Microservices require specific team skills to be present in each team in order to be truly autonomous. The team should be able to deliver business value to its customers and own the development end-to-end. The team should have knowledge of development, testing, deployments, etc. Often, developing a common toolset can be useful so teams don’t have to be specialists in everything and to make sure consistent patterns are used throughout the organization.
When implementing a microservice architecture, the number of microservices can grow to hundreds or even thousands. Managing so many services requires a lot of additional work. In addition, if not careful, the failure of one service can cause a cascading failure across the organization. In order to address this, the teams should use service orchestration and discovery tools, manage the service versions, including backward compatibility, and ensure all services are fault-tolerant. The distributed nature of microservices requires the use of specialized monitoring and tracing tools. In addition, the surface area required to be secured increases, and the solution requires inter-service communication security as well as automated security checks to ensure all teams are following security best practices. Usually, teams develop common patterns that can be reused for these cross-cutting concerns.

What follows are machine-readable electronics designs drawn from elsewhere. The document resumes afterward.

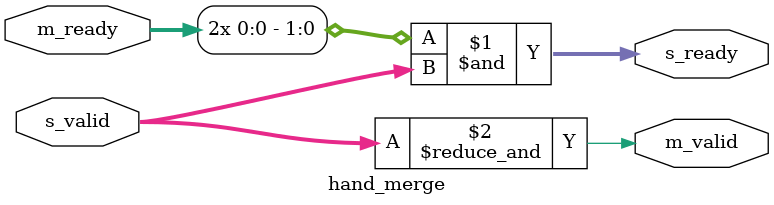
<source format=v>
module hand_merge #(
	parameter CHL = 2
)(
	input     [CHL -1:0] s_valid,
	output    [CHL -1:0] s_ready,
	
	output               m_valid,
	input                m_ready
);

// 感觉这里原作者的想法可能有点问题
// genvar i;
// genvar j;
// generate
// 	for(i=0; i<CHL; i=i+1)begin
// 		for(j=0; j<CHL; j=j+1)begin
// 			always @* begin
// 				s_ready[i] = m_ready;
// 				if(i != j)begin
// 					s_ready[i] = m_ready & s_valid[j];
// 				end
// 			end
// 		end
// 	end
// endgenerate

// update
assign s_ready = { CHL{m_ready} } & s_valid;

assign m_valid = (&s_valid);

endmodule
</source>
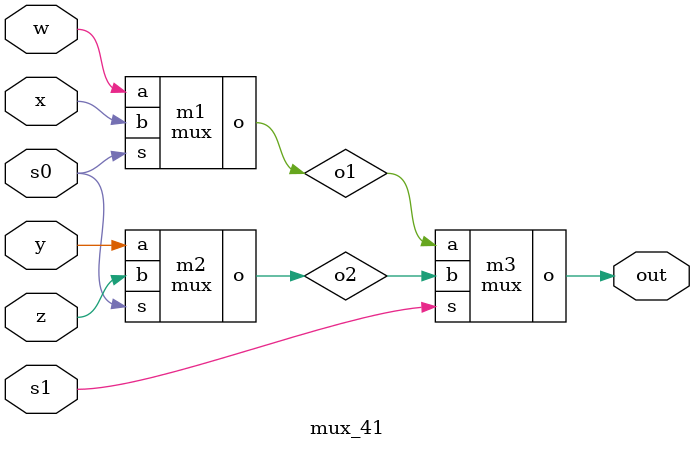
<source format=v>
module mux (
  input a,
  input b,
  input s,
  output reg o
);

assign o = (~s & a) | (s & b);
  
endmodule

module mux_41 ( input w,x,y,z,s0,s1, output out);
  wire o1,o2;
  mux m1( .a(w), .b(x), .s(s0), .o(o1));
  mux m2(.a(y), .b(z), .s(s0), .o(o2));
  mux m3(.a(o1), .b(o2), .s(s1), .o(out));
  
endmodule
</source>
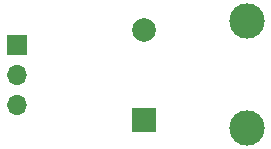
<source format=gbr>
%TF.GenerationSoftware,KiCad,Pcbnew,5.1.5-52549c5~86~ubuntu16.04.1*%
%TF.CreationDate,2020-11-10T00:01:26+05:30*%
%TF.ProjectId,Buzzer Module V1.0,42757a7a-6572-4204-9d6f-64756c652056,V1.0*%
%TF.SameCoordinates,Original*%
%TF.FileFunction,Soldermask,Top*%
%TF.FilePolarity,Negative*%
%FSLAX46Y46*%
G04 Gerber Fmt 4.6, Leading zero omitted, Abs format (unit mm)*
G04 Created by KiCad (PCBNEW 5.1.5-52549c5~86~ubuntu16.04.1) date 2020-11-10 00:01:26*
%MOMM*%
%LPD*%
G04 APERTURE LIST*
%ADD10C,3.000000*%
%ADD11O,1.700000X1.700000*%
%ADD12R,1.700000X1.700000*%
%ADD13C,2.000000*%
%ADD14R,2.000000X2.000000*%
G04 APERTURE END LIST*
D10*
%TO.C,H2*%
X137000000Y-118000000D03*
%TD*%
%TO.C,H1*%
X137000000Y-127000000D03*
%TD*%
D11*
%TO.C,J1*%
X117475000Y-125040000D03*
X117475000Y-122500000D03*
D12*
X117475000Y-119960000D03*
%TD*%
D13*
%TO.C,BZ1*%
X128270000Y-118765000D03*
D14*
X128270000Y-126365000D03*
%TD*%
M02*

</source>
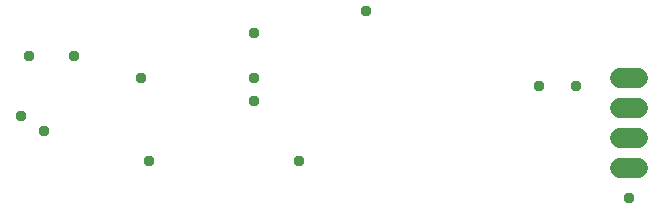
<source format=gbr>
G04 EAGLE Gerber RS-274X export*
G75*
%MOMM*%
%FSLAX34Y34*%
%LPD*%
%INSoldermask Bottom*%
%IPPOS*%
%AMOC8*
5,1,8,0,0,1.08239X$1,22.5*%
G01*
%ADD10C,1.727200*%
%ADD11C,0.959600*%


D10*
X617220Y76200D02*
X601980Y76200D01*
X601980Y101600D02*
X617220Y101600D01*
X617220Y127000D02*
X601980Y127000D01*
X601980Y152400D02*
X617220Y152400D01*
D11*
X292100Y190500D03*
X292100Y152400D03*
X330200Y82550D03*
X114300Y107950D03*
X95250Y120650D03*
X139700Y170970D03*
X101600Y171450D03*
X203200Y82550D03*
X196370Y152400D03*
X292100Y133350D03*
X609600Y50800D03*
X387350Y209550D03*
X533400Y146050D03*
X565150Y146050D03*
M02*

</source>
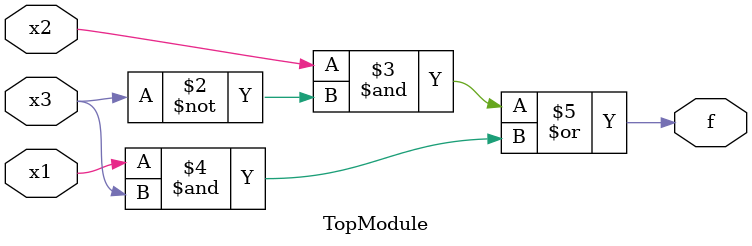
<source format=sv>

module TopModule (
  input x3,
  input x2,
  input x1,
  output reg f
);

always @(*) begin
    // Implementing the derived Boolean expression for f
    f = (x2 & ~x3) | (x1 & x3);
end

endmodule

// VERILOG-EVAL: errant inclusion of module definition

</source>
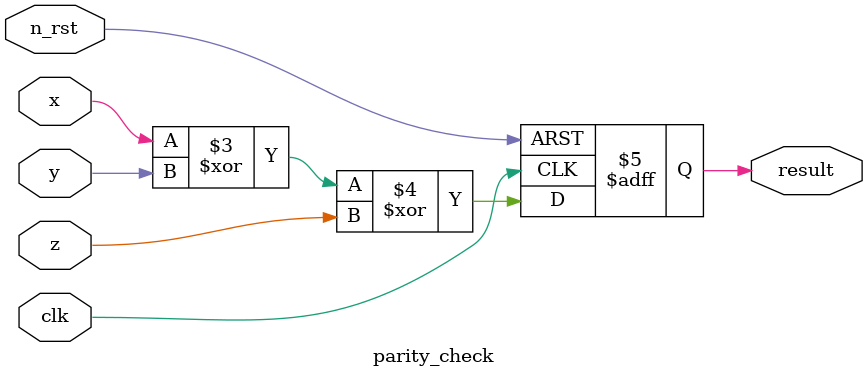
<source format=v>
module parity_check(
    clk,
    n_rst,
    x,
    y,
    z,
    result
);

input clk;
input n_rst;
input x;
input y;
input z;

output reg result;

always@(posedge clk or negedge n_rst) begin
    if(!n_rst) 
        result <= 1'b0;
    else
        result <= x^y^z;
end


endmodule
</source>
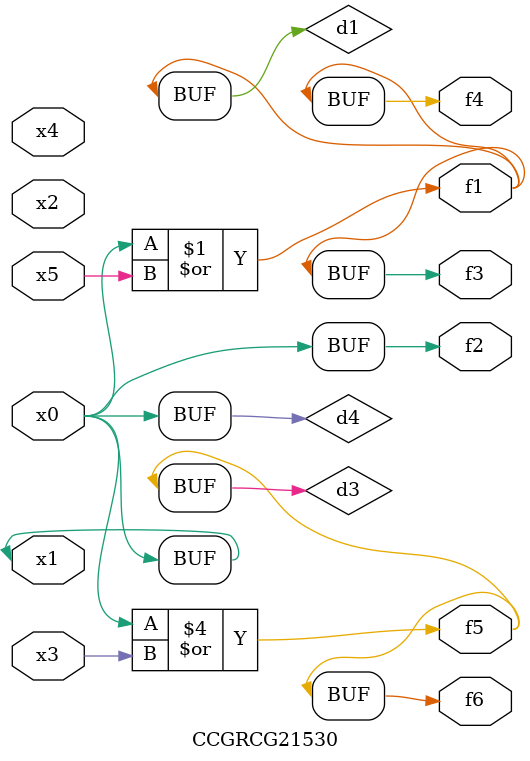
<source format=v>
module CCGRCG21530(
	input x0, x1, x2, x3, x4, x5,
	output f1, f2, f3, f4, f5, f6
);

	wire d1, d2, d3, d4;

	or (d1, x0, x5);
	xnor (d2, x1, x4);
	or (d3, x0, x3);
	buf (d4, x0, x1);
	assign f1 = d1;
	assign f2 = d4;
	assign f3 = d1;
	assign f4 = d1;
	assign f5 = d3;
	assign f6 = d3;
endmodule

</source>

Another challenge in microservices is that each service has its own piece of the data, and in order to produce a holistic view of the data, it needs to be processed and consolidated, which requires extra effort.

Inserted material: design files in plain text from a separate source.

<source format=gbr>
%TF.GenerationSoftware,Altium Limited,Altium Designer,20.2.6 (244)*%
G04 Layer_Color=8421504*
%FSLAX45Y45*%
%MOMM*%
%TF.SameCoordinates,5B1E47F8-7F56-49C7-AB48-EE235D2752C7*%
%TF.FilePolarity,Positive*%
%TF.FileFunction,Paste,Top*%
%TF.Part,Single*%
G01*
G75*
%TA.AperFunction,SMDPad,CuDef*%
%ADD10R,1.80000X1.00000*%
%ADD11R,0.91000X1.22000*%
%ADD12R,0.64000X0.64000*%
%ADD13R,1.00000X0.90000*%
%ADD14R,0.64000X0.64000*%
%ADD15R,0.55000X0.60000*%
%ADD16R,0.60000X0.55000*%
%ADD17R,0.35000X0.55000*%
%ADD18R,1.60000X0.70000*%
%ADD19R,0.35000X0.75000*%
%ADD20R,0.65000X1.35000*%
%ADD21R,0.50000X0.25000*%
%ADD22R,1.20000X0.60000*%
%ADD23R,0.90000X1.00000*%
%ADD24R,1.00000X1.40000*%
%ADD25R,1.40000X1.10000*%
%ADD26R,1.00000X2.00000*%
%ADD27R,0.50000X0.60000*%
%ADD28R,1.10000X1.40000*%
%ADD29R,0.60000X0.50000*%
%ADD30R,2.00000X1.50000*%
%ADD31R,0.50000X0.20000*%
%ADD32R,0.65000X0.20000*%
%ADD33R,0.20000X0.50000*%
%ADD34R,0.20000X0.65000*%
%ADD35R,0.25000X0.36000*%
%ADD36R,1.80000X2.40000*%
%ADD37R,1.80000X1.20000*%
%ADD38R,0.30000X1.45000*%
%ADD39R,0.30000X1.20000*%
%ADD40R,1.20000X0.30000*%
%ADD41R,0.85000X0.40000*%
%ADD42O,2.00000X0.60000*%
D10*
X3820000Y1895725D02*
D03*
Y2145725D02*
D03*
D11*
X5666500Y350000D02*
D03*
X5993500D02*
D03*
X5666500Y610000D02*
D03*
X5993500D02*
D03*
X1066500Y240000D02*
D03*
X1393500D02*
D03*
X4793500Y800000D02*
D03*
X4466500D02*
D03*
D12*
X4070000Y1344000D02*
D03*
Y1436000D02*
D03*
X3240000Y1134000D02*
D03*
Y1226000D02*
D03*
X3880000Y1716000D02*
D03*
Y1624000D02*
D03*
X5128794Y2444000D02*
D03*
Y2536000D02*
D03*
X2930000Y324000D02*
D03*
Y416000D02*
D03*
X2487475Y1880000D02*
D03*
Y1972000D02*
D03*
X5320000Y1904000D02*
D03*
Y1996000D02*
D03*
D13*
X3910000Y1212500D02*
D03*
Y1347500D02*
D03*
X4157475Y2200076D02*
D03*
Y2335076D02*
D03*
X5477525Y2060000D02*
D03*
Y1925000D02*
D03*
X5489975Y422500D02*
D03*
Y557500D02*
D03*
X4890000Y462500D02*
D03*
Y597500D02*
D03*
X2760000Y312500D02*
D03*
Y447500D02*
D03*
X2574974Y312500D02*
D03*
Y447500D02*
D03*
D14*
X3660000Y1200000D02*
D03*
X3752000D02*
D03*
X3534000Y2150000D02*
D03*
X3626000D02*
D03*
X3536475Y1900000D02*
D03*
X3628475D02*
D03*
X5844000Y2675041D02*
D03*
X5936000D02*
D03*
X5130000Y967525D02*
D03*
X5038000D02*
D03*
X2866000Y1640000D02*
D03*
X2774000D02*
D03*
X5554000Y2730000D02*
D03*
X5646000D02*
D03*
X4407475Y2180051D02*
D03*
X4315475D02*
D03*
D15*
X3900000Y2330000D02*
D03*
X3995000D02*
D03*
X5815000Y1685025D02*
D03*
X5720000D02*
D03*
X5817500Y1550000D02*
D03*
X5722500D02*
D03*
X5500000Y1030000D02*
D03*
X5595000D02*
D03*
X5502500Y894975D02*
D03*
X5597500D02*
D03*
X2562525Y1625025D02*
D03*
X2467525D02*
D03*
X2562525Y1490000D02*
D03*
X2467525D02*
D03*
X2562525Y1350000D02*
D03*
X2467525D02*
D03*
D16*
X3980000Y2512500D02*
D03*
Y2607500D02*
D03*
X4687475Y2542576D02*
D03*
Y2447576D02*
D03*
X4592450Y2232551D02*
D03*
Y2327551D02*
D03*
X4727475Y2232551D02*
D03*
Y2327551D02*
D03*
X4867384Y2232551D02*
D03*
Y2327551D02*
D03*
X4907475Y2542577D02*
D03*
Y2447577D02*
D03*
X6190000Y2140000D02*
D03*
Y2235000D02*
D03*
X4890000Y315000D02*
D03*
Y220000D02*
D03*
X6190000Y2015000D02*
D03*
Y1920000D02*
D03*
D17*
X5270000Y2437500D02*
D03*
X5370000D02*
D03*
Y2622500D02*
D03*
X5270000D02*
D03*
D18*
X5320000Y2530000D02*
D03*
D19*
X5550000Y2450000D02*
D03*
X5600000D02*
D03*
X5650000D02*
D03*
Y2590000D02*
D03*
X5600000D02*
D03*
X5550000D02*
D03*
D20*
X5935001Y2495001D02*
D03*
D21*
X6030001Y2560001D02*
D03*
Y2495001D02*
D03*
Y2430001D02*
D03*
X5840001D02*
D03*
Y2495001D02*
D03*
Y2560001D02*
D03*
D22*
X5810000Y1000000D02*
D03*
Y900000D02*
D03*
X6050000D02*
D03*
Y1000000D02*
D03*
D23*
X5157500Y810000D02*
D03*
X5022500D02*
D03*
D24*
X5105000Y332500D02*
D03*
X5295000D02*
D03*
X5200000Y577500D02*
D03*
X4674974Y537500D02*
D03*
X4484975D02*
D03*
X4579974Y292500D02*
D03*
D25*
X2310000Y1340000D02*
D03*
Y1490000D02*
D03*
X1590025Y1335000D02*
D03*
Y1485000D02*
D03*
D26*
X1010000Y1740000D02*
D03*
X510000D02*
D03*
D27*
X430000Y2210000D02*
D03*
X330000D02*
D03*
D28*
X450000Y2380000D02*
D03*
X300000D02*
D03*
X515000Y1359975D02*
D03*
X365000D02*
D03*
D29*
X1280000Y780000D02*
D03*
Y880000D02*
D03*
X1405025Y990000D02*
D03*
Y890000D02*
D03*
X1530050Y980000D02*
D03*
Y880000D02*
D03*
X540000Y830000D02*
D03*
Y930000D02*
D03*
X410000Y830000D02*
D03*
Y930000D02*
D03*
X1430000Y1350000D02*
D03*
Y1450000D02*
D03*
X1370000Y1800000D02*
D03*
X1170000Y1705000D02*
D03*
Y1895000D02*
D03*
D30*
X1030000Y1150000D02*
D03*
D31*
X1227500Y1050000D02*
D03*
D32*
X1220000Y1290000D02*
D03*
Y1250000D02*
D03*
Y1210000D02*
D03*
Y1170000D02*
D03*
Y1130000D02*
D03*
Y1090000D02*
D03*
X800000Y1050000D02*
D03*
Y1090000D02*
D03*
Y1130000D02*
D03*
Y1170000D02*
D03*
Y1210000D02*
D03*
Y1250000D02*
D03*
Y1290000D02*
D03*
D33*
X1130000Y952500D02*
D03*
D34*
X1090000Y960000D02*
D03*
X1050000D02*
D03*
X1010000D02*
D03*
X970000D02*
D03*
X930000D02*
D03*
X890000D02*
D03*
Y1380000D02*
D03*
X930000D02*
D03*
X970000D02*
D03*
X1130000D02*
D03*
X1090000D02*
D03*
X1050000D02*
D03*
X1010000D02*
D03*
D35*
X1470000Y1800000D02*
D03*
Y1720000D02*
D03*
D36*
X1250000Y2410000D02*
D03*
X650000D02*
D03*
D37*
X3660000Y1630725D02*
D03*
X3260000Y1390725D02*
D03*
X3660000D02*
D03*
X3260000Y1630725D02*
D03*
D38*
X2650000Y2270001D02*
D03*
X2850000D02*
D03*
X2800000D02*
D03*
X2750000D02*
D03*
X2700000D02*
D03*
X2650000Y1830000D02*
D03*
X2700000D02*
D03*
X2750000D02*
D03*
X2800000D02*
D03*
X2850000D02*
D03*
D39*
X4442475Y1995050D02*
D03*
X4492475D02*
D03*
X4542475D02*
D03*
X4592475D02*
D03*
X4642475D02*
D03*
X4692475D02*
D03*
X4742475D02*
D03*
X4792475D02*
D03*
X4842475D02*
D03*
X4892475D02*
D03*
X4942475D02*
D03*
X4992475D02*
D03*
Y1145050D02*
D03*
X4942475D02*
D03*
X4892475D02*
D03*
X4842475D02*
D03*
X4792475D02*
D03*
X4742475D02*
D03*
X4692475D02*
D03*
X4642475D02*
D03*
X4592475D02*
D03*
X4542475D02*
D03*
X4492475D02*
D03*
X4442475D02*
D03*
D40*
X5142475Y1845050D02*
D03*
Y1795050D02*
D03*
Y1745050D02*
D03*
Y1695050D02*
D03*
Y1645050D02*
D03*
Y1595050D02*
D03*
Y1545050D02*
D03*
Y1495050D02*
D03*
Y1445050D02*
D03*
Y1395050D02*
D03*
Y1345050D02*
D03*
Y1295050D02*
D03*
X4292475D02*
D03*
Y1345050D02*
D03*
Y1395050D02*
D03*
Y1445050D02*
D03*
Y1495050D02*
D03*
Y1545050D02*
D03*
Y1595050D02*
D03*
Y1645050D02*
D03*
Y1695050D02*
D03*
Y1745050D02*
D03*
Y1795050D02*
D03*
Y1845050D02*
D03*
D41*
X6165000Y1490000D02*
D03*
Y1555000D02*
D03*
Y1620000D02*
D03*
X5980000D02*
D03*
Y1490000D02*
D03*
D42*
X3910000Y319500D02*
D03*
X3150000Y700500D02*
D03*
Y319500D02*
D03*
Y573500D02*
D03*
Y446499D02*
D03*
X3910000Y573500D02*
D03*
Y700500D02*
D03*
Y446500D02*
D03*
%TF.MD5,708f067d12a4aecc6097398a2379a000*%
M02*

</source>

When Should We Use Microservices?
Given all the challenges when using microservices, should you consider using them in your project? The answer is: it depends.
If your project is a large system that requires agility, higher delivery speed, or scalability to thousands or millions of users, then microservices are your best choice. If you need to tackle complex integrations with multiple technologies, third-party, or B2B systems, microservices can also help you.

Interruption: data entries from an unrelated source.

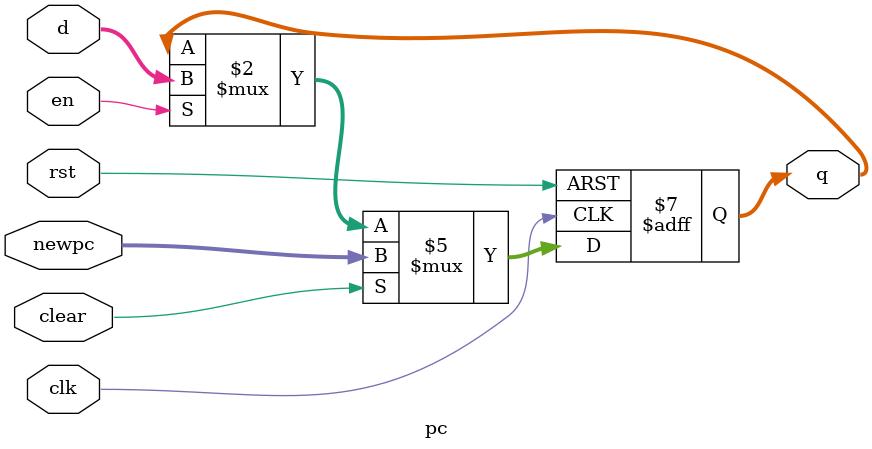
<source format=v>
`timescale 1ns / 1ps


module pc #(parameter WIDTH = 8)(
	input wire clk,rst,en,clear,
	input wire[WIDTH-1:0] d,
	input wire[WIDTH-1:0] newpc,
	output reg[WIDTH-1:0] q
    );
	always @(posedge clk,posedge rst) begin
		if(rst) begin
			q <= 32'hBFC00000;
	    end else if(clear) begin
	        q <= newpc;
	    end else if(en) begin
			/* code */
			q <= d;
		end
	end
endmodule
</source>
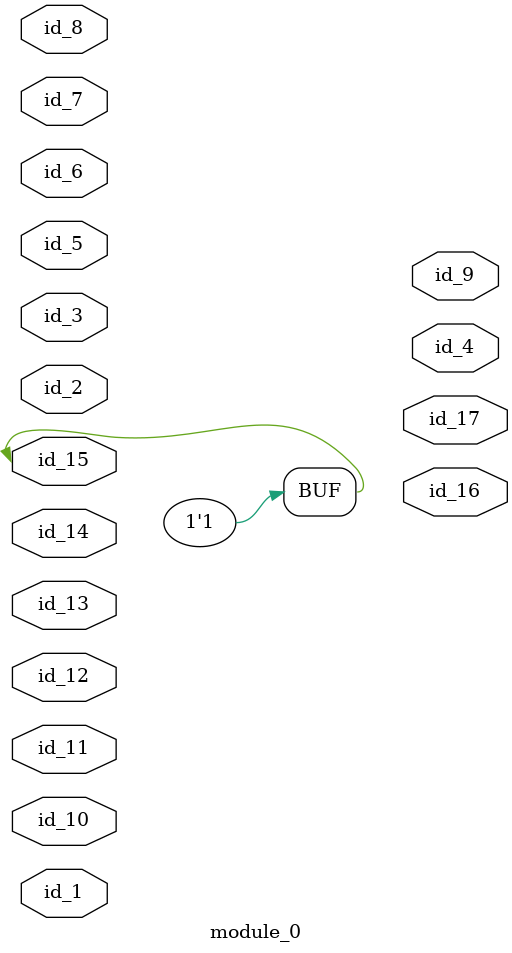
<source format=v>
`timescale 1ps / 1ps
module module_0 (
    id_1,
    id_2,
    id_3,
    id_4,
    id_5,
    id_6,
    id_7,
    id_8,
    id_9,
    id_10,
    id_11,
    id_12,
    id_13,
    id_14,
    id_15,
    id_16,
    id_17
);
  output id_17;
  output id_16;
  inout id_15;
  inout id_14;
  input id_13;
  input id_12;
  inout id_11;
  inout id_10;
  output id_9;
  inout id_8;
  input id_7;
  inout id_6;
  input id_5;
  output id_4;
  inout id_3;
  input id_2;
  inout id_1;
  assign id_15 = 1;
endmodule

</source>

If you’re struggling with multiple teams working in a single, large, tightly coupled codebase, gradually rewriting your system into microservices can alleviate your pains. If your teams are having a hard time adding new features, and whenever a change is made something unrelated breaks, this is a sure sign your system is tightly coupled and could benefit from modularization. If your teams need to coordinate constantly to deliver business value, then you should rethink the team/service boundaries and make sure the separation is appropriate.
On the other hand, if you want to use microservices just because everybody else is doing it, you should think carefully about it. Microservices have additional overhead and should not be used for simple applications that don’t require high scalability. Microservices require an initial investment for setup, which might not be needed if you just need a quick MVP. The investment will pay off in the long run, however it will not provide a short-term ROI. Finally, in order to make sure your microservices project is successful, you need to have experienced people on the team. Monolithic applications still have a place in modern software development and should not be discarded right off the bat.
Overall, microservices allow businesses to scale, grow, and be more agile and innovative, but you need to make sure you have a plan for managing the additional complexity and risk associated with them. The decision of whether to use them can seriously affect the development duration and cost, so the trade-offs need to be considered carefully. As the business grows and increases its customer base, the need for microservices can arise, so the architecture should be reevaluated and allowed to evolve.